Why do modern large-nest laying boxes need privacy curtains? It's not about appearance — it's about working with the hen's instincts, not against them.
An instinct older than the cage
Today's laying hens descend from wild junglefowl, and despite generations of domestication, they still carry that ancestral instinct: seek a secluded, dark, enclosed corner to lay in, safe from predators and other birds. In a wide-open, brightly lit laying box, that instinct goes unmet — and the result is stress, refusal to lay, irregular laying, and egg pecking.
What the curtain actually fixes

A curtain gives each hen a private, enclosed laying space. That alone cuts down on eggs laid outside the nest, dirty eggs, and broken eggs — and the manual labor of collecting and cleaning up after them. It also blocks visual interference from neighboring hens, curbing shell-pecking and egg-eating, and keeps hens from roosting overnight in the box, which keeps eggs and bedding free of contamination.

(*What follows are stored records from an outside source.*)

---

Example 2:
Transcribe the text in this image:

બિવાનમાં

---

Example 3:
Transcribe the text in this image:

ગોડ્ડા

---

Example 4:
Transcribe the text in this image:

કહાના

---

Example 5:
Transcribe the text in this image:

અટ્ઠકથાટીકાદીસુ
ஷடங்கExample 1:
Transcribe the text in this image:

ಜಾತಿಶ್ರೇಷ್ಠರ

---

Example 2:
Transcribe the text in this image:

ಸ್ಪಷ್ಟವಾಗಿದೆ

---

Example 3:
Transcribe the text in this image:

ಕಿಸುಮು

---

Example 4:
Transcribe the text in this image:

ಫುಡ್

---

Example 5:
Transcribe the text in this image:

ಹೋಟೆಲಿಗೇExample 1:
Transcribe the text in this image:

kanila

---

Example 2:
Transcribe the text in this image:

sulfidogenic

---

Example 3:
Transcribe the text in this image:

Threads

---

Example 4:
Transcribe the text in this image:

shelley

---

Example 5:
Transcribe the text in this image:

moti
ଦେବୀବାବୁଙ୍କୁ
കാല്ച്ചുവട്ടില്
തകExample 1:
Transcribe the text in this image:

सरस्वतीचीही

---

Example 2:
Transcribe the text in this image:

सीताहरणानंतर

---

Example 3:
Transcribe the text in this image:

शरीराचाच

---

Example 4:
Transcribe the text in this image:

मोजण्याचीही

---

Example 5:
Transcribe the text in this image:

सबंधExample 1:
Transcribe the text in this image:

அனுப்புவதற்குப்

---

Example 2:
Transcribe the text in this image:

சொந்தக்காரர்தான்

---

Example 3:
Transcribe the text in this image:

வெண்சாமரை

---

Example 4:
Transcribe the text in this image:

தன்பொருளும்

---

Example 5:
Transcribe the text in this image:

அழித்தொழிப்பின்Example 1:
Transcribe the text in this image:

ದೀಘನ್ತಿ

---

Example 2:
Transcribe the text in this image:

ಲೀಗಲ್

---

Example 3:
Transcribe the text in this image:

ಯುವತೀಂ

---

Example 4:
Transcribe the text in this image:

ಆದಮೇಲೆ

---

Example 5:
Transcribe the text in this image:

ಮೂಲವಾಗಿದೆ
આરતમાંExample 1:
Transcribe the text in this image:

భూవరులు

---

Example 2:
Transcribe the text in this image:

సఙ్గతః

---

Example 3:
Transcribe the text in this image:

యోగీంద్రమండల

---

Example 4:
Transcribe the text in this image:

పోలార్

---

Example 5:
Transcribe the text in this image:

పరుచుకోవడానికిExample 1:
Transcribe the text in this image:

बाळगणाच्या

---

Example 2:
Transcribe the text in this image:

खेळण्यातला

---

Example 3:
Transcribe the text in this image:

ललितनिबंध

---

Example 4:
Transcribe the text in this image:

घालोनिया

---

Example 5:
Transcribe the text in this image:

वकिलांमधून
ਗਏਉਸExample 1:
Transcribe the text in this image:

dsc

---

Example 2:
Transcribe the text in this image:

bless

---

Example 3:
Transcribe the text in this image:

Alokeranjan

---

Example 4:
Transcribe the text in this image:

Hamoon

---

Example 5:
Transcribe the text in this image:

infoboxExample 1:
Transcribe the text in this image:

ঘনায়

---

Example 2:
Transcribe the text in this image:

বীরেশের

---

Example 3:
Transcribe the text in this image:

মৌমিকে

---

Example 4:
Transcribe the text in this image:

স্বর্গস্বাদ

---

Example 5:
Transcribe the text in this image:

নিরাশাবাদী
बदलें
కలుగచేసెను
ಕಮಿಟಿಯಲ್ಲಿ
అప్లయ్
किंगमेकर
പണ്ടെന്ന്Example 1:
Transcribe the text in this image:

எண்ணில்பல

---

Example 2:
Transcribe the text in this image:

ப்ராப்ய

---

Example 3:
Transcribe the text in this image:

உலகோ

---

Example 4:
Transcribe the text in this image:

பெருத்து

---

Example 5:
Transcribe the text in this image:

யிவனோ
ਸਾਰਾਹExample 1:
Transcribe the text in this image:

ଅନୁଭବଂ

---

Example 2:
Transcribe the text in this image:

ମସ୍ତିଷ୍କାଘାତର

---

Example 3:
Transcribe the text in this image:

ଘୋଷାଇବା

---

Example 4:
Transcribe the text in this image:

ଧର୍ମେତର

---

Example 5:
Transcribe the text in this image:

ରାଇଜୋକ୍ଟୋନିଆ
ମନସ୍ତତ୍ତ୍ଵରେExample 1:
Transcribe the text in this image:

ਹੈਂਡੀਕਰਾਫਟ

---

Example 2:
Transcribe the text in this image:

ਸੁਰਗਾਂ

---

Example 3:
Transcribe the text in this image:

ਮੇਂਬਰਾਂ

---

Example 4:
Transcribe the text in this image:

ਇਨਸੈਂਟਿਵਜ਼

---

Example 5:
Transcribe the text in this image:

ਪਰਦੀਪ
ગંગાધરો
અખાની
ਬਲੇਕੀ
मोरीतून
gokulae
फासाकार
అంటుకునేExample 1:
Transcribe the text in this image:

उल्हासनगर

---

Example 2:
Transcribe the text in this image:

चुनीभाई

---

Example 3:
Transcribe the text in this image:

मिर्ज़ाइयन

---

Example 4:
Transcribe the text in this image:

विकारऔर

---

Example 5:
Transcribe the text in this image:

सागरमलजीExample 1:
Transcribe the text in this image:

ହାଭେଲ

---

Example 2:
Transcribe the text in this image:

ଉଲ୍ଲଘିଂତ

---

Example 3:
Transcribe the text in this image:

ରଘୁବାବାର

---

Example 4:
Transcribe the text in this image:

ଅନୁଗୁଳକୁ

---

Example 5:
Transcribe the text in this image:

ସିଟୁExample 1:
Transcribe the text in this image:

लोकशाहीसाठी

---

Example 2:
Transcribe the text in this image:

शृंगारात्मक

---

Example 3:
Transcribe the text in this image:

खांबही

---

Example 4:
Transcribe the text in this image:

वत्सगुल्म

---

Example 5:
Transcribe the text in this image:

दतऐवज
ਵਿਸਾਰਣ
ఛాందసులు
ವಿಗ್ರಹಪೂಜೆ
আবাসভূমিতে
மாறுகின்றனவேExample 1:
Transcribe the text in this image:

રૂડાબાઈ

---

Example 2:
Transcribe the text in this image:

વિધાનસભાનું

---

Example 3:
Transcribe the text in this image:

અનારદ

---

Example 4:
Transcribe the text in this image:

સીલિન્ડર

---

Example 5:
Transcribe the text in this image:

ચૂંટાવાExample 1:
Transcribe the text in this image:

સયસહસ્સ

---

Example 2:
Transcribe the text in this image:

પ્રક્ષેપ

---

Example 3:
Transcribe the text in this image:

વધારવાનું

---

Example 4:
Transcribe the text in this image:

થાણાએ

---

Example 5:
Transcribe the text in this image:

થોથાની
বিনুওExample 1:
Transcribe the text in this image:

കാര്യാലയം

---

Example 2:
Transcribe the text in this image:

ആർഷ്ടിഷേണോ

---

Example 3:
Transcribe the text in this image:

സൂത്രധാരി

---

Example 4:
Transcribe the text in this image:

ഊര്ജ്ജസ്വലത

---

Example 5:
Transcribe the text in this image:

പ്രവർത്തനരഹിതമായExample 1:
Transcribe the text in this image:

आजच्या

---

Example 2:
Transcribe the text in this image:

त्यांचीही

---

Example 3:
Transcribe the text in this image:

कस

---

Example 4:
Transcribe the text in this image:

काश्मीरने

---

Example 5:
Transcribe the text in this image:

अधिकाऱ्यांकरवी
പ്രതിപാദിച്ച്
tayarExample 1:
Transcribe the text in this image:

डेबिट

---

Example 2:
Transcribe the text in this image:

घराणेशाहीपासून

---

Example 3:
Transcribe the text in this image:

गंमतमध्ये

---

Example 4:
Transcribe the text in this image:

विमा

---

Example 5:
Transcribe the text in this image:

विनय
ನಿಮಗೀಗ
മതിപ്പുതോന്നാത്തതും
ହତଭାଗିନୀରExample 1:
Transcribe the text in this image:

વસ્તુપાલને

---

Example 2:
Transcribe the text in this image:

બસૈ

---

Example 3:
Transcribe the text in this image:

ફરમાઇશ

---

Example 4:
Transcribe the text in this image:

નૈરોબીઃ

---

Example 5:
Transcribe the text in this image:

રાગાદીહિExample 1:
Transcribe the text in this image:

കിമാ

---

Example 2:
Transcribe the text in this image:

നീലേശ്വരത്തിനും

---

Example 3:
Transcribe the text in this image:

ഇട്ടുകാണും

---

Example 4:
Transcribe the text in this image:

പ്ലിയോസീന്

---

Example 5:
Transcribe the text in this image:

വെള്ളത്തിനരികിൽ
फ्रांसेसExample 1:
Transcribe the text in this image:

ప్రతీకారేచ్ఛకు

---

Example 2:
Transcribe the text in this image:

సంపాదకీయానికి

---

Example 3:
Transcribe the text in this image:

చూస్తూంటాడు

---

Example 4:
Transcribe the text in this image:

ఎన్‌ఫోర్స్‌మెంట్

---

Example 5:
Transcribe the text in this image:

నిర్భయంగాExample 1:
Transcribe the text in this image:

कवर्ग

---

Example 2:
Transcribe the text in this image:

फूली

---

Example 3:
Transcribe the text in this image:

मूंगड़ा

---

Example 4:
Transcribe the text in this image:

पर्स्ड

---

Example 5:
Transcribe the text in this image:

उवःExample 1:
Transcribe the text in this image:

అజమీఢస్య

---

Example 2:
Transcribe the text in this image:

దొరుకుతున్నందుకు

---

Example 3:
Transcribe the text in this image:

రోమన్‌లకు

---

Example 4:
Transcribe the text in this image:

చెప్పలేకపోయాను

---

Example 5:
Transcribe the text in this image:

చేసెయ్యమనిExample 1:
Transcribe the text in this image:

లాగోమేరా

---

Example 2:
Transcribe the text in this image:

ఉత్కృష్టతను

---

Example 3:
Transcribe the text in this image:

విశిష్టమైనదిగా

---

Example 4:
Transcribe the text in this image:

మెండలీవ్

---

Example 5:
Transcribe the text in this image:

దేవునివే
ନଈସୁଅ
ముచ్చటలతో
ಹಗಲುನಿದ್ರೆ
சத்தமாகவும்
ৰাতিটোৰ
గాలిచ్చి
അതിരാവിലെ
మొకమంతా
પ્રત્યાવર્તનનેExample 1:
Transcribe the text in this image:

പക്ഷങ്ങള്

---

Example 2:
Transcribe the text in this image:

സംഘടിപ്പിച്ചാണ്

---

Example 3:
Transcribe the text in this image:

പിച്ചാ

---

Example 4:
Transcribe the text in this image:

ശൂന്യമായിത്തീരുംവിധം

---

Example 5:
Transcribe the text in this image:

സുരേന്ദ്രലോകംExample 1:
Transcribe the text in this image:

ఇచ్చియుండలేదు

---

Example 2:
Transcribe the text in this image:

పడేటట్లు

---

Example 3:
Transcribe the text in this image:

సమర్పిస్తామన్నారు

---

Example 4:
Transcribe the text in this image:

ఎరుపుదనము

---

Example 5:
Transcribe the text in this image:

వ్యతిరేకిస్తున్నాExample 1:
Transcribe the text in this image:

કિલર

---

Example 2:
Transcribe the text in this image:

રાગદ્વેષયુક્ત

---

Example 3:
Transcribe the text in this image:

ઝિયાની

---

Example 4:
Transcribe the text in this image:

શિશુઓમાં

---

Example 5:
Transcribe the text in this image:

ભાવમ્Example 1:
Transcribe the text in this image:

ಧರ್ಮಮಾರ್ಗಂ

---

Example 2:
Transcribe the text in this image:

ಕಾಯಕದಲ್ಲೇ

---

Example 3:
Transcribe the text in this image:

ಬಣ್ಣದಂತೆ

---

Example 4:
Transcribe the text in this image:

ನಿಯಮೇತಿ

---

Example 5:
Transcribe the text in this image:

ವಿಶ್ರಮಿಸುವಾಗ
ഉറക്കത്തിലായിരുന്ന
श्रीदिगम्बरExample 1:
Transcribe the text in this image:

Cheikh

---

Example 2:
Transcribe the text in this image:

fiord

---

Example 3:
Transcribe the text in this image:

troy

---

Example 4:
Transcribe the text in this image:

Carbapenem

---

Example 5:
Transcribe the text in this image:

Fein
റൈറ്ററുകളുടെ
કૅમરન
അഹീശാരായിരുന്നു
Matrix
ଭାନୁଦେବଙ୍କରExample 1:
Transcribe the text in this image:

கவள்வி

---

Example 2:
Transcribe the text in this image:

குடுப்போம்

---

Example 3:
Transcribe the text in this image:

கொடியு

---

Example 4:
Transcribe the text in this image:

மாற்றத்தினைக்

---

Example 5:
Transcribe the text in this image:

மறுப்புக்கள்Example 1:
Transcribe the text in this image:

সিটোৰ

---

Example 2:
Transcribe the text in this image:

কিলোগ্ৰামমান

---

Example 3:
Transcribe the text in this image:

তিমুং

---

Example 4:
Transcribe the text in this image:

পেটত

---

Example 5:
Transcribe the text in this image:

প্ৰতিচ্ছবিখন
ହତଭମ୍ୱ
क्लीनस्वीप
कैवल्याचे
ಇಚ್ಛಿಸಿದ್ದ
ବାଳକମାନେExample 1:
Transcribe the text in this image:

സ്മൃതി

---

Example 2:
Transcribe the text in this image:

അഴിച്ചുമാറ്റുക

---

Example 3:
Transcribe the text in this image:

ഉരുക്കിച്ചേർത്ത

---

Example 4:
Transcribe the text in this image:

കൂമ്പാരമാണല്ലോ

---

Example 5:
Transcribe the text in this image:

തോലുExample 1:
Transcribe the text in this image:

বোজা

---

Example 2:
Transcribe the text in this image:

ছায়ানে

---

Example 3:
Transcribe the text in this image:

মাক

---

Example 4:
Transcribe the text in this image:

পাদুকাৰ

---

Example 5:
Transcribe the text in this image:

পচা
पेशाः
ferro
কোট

Beyond behavior, the curtain's light- and temperature-buffering effect stabilizes the laying box's microclimate, supporting normal egg-laying hormone cycles and reducing stress from noise, foot traffic, and light changes. It also physically isolates hens from each other, preventing broody behavior from spreading through the flock and keeping the whole house's lay rate steady.
Why Kaleter uses red
Kaleter standardizes on red privacy curtains for cage-to-welfare and cage-free 3D laying systems for three reasons: it has a calming effect on agitated flocks, it strongly discourages pecking, and its high-density weave gives maximum shading — closely matching the dark, secure space hens look for naturally.
It's a small, low-cost component that solves a surprising number of farming headaches at once.